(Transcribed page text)
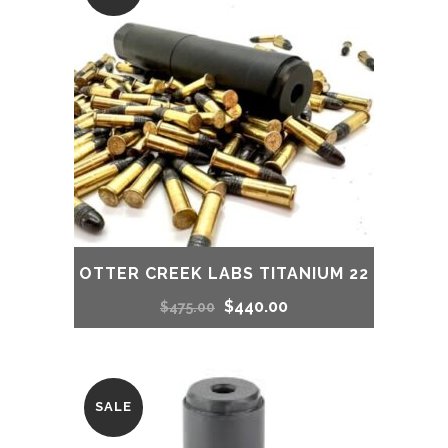
OTTER CREEK LABS TITANIUM 22
Original
Current
$
440.00
$
475.00
price
price
was:
is:
SALE
$475.00.
$440.00.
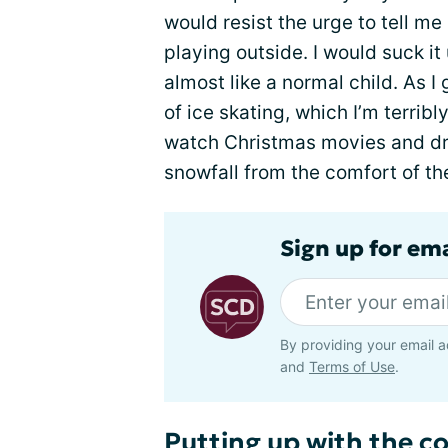
would resist the urge to tell me 
playing outside. I would suck it
almost like a normal child. As I
of ice skating, which I’m terrib
watch Christmas movies and dr
snowfall from the comfort of th
Sign up for ema
By providing your email a
and
Terms of Use
.
Putting up with the co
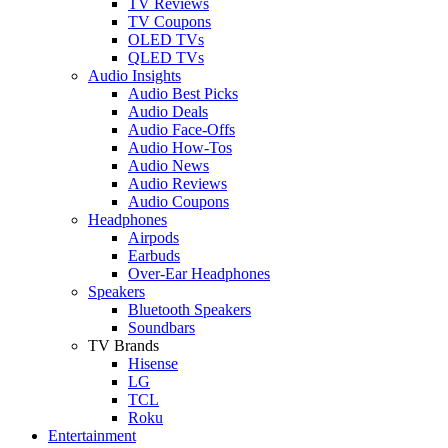
TV Reviews
TV Coupons
OLED TVs
QLED TVs
Audio Insights
Audio Best Picks
Audio Deals
Audio Face-Offs
Audio How-Tos
Audio News
Audio Reviews
Audio Coupons
Headphones
Airpods
Earbuds
Over-Ear Headphones
Speakers
Bluetooth Speakers
Soundbars
TV Brands
Hisense
LG
TCL
Roku
Entertainment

What you are asked to do: Write out all of the data above again, switching "Audio" to "Sound" wherever it appears and changing nothing else. Leave the picture lines out of your answer.

Task output:
OTTER CREEK LABS TITANIUM 22
Original
Current
$
440.00
$
475.00
price
price
was:
is:
SALE
$475.00.
$440.00.
would resist the urge to tell me 
playing outside. I would suck it
almost like a normal child. As I
of ice skating, which I’m terrib
watch Christmas movies and dr
snowfall from the comfort of th
Sign up for ema
By providing your email a
and
Terms of Use
.
Putting up with the co
TV Reviews
TV Coupons
OLED TVs
QLED TVs
Sound Insights
Sound Best Picks
Sound Deals
Sound Face-Offs
Sound How-Tos
Sound News
Sound Reviews
Sound Coupons
Headphones
Airpods
Earbuds
Over-Ear Headphones
Speakers
Bluetooth Speakers
Soundbars
TV Brands
Hisense
LG
TCL
Roku
Entertainment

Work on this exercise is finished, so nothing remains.